**Text**.
COURSE OUTLINE: MH3701

Course Title

Basic Optimization

Course Code

MH3701

Offered Study Year 3, Semester 2
Course Coordinator Yan Zhenzhen (Asst Prof) yanzz@ntu.edu.sg 6513 7466
Pre-requisites {MH1201}OR{MH2800}OR{MH2802}
AU 4
Contact hours Technology-enhanced Learning: 26, Tutorials: 26, Laboratories: 8
Approved for delivery from AY 2019/20 semester 2
Last revised 29 Nov 2019, 16:59

Course Aims

This is a first course in mathematical optimization. It builds the basic knowledge and skills in the theory and techniques of analysing and solving simple optimization models. With these foundations, you will be able to deepen your understanding of more complex optimization models, and their applications to various disciplines in subsequent mathematical optimization and operations research courses.

Intended Learning Outcomes

Upon successfully completing this course, you should be able to:

  1. Solve instances of linear programs with the simplex method.
  2. Explain and relate the geometry, the algebra, and the tabular form of the simplex method.
  3. Solve instances of minimum-cost flow problems with the network simplex method.
  4. Explain the algebra of the network simplex method.
  5. Explain the optimality of a solution to a linear program, and the infeasibility of a linear program, using linear programming duality.
  6. Conduct sensitivity and post-optimality analysis on linear programs.
  7. Solve instances of nonlinear programs via their Karush-Kuhn-Tucker conditions.

Course Content

Geometric simplex method

Algebraic simplex method in tabular form

Implementing the simplex method

Revised simplex method

Fundamental Theorem of the network simplex method

The network simplex method

Linear programming duality

Sensitivity and post-optimality analysis

Lagrange duality and the Karush-Kuhn-Tucker conditions

Assessment

Component Course ILOs tested SPMS-MAS Graduate Attributes tested Weighting Team / Individual Assessment Rubrics
Continuous Assessment
Laboratories
Multiple Choice Questions 1, 2, 6 1. a, c, d
2. a
3 individual See Appendix for rubric
Technology-enhanced Learning
Multiple Choice Questions 1, 2, 5, 6 1. a, c
12 individual See Appendix for rubric
Tutorials
Test 1 1, 2 1. a, b, c
2. b
3. a
4. a
15 individual See Appendix for rubric
Test 2 3, 4 1. a, b, c
2. b
3. a
4. a
20 individual See Appendix for rubric
Examination (2 hours)
Short Answer Questions 1, 2, 3, 4, 5, 6, 7 1. a, b, c
2. b
3. a
4. a
50 individual See Appendix for rubric
Total 100%

These are the relevant SPMS-MAS Graduate Attributes.

**Data extract**.

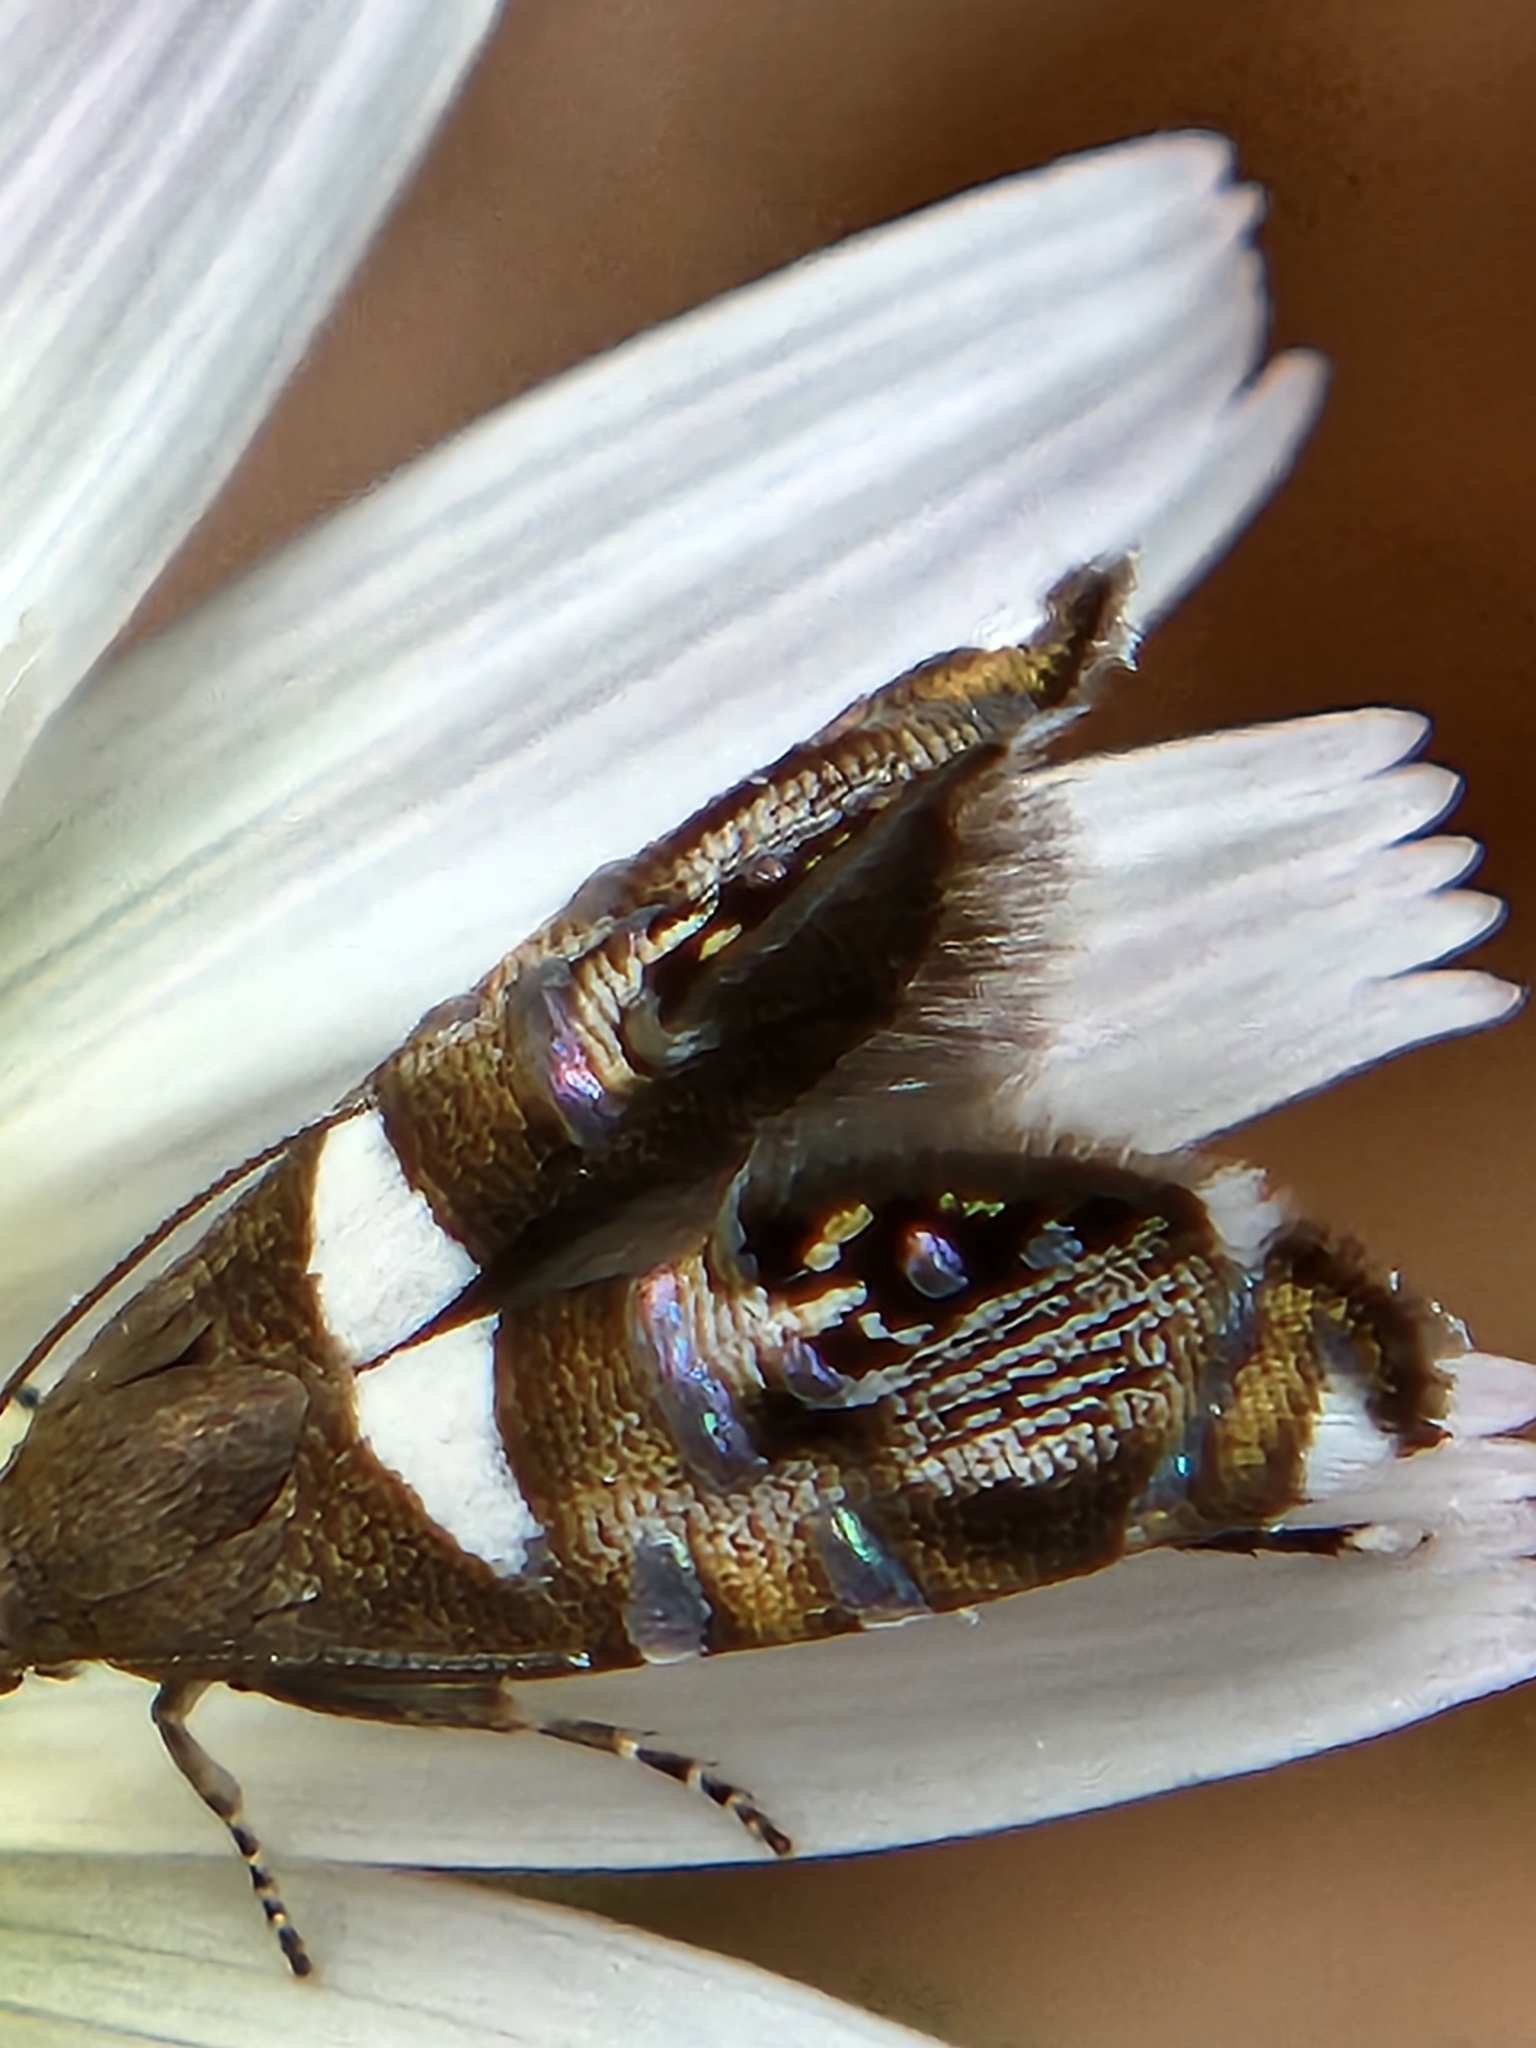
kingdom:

**Objectives**.
1: In the MH3701 course outline, write out the passage between "This is a first" and "with the simplex method.", inclusive, changing "optimization models" to "optimization problems".
2: Answer these questions from the MH3701 course outline:
(a) How many AU is the course worth?
(b) What weighting does Test 2 carry?
(c) Which intended learning outcomes does Test 1 test?
3: Continue the MH3701 course outline after its last sentence.

**Outputs for the tasks**.
1:
This is a first course in mathematical optimization. It builds the basic knowledge and skills in the theory and techniques of analysing and solving simple optimization problems. With these foundations, you will be able to deepen your understanding of more complex optimization problems, and their applications to various disciplines in subsequent mathematical optimization and operations research courses.

Intended Learning Outcomes

Upon successfully completing this course, you should be able to:

  1. Solve instances of linear programs with the simplex method.

2:
(a) 4
(b) 20
(c) 1 and 2

3:
1. Competence

a. Independently process and interpret mathematical theories and methodologies, and apply them to solve problems

b. Formulate mathematical statements precisely using rigorous mathematical language

c. Discover patterns by abstraction from examples

d. Use computer technology to solve problems, and to communicate mathematical ideas

2. Creativity

a. Critically assess the applicability of mathematical tools in the workplace

b. Build on the connection between subfields of mathematics to tackle new problems

3. Communication

a. Present mathematics ideas logically and coherently at the appropriate level for the intended audience

4. Civic-mindedness

a. Develop and communicate mathematical ideas and concepts relevant in everyday life for the benefits of society

Formative Feedback

1. Online quizzes:
Your performance in an online quiz will be immediately given upon submission of your answers. The feedback includes your performance on each question, possible misconceptions that may lead you to wrong answers, and how the question can be answered.
2. In-class tests:
Comments on your answers to the questions will be written on your test scripts and returned to you upon grading.

Learning and Teaching Approach

Technology-enhanced Learning
(26 hours)

The basic theories and solution techniques are explained in the videos. After watching each video segment, you can reflect on its content by completing a short online quiz. Prior to the video sequence, and after the short quiz, you are reminded of the learning outcomes for that LAMS sequence.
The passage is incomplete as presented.